Et, lâchant la chemise, attendant que Muffat eût fini sa lecture, elle resta nue. Muffat lisait lentement. La chronique de Fauchery, intitulée la Mouche d’Or, était l’histoire d’une fille, née de quatre ou cinq générations d’ivrognes, le sang gâté par une longue hérédité de misère et de boisson, qui se transformait chez elle en un détraquement nerveux de son sexe de femme. Elle avait poussé dans un faubourg, sur le pavé parisien; et, grande, belle, de chair superbe ainsi qu’une plante de plein fumier, elle vengeait les gueux et les abandonnés dont elle était le produit. Avec elle, la pourriture qu’on laissait fermenter dans le peuple remontait et pourrissait l’aristocratie. Elle devenait une force de la nature, un ferment de destruction, sans le vouloir elle-même, corrompant et désorganisant Paris entre ses cuisses de neige, le faisant tourner comme des femmes, chaque mois, font tourner le lait.

Avis :

Zola est un auteur aussi talentueux que fascinant. Sa plume qui ne s’embarrasse pas de nuances peint un tableau très vivant du Second Empire. Vivant mais pas pour autant réaliste puisque Zola a à cœur de mettre à jour tous les vices caractérisant une société corrompue et décadente. Ainsi, Nana est la “mouche d’or”, qui perd peu à peu toute vraisemblance pour devenir une mangeuse d’hommes, presque au sens littéral. Le livre est à cet égard révélateur des mentalités de l’époque, et Zola se fait moraliste à l’excès, accumulant les traits stéréotypiques de son personnage et conférant ainsi à Nana une aura mythique et destructrice qui fait souvent prêter à sourire, comme dans cette phrase par exemple : « dans une gloire, son sexe montait et rayonnait sur ses victimes étendues, pareil à un soleil levant qui éclaire un champ de carnage ». C’est un livre dont les outrances font parfois franchement rire mais qui est tout à fait saisissant avec un je ne sais quoi de grandeur tragique, ce qui forme un mélange détonnant mais qui lui confère un relief très intéressant.
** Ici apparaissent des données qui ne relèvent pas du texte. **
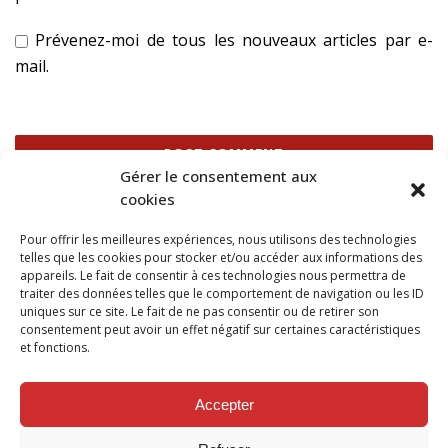
Prévenez-moi de tous les nouveaux articles par e-
mail.
Gérer le consentement aux
cookies
Ce site utilise Akismet pour réduire les indésirables.
En
Pour offrir les meilleures expériences, nous utilisons des technologies
savoir plus sur la façon dont les données de vos
telles que les cookies pour stocker et/ou accéder aux informations des
commentaires sont traitées
.
appareils. Le fait de consentir à ces technologies nous permettra de
traiter des données telles que le comportement de navigation ou les ID
uniques sur ce site. Le fait de ne pas consentir ou de retirer son
consentement peut avoir un effet négatif sur certaines caractéristiques
et fonctions.
SUIVEZ NOUS SUR
Accepter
Je pense quand même qu’il est éclairant pour un lecteur de se renseigner quelque peu sur le contexte avant de le lire car sinon, le propos peut surprendre et la galerie impressionnante de personnages (le premier chapitre est à cet égard un peu rebutant) risque de décourager ; alors que c’est une lecture qui en vaut la peine.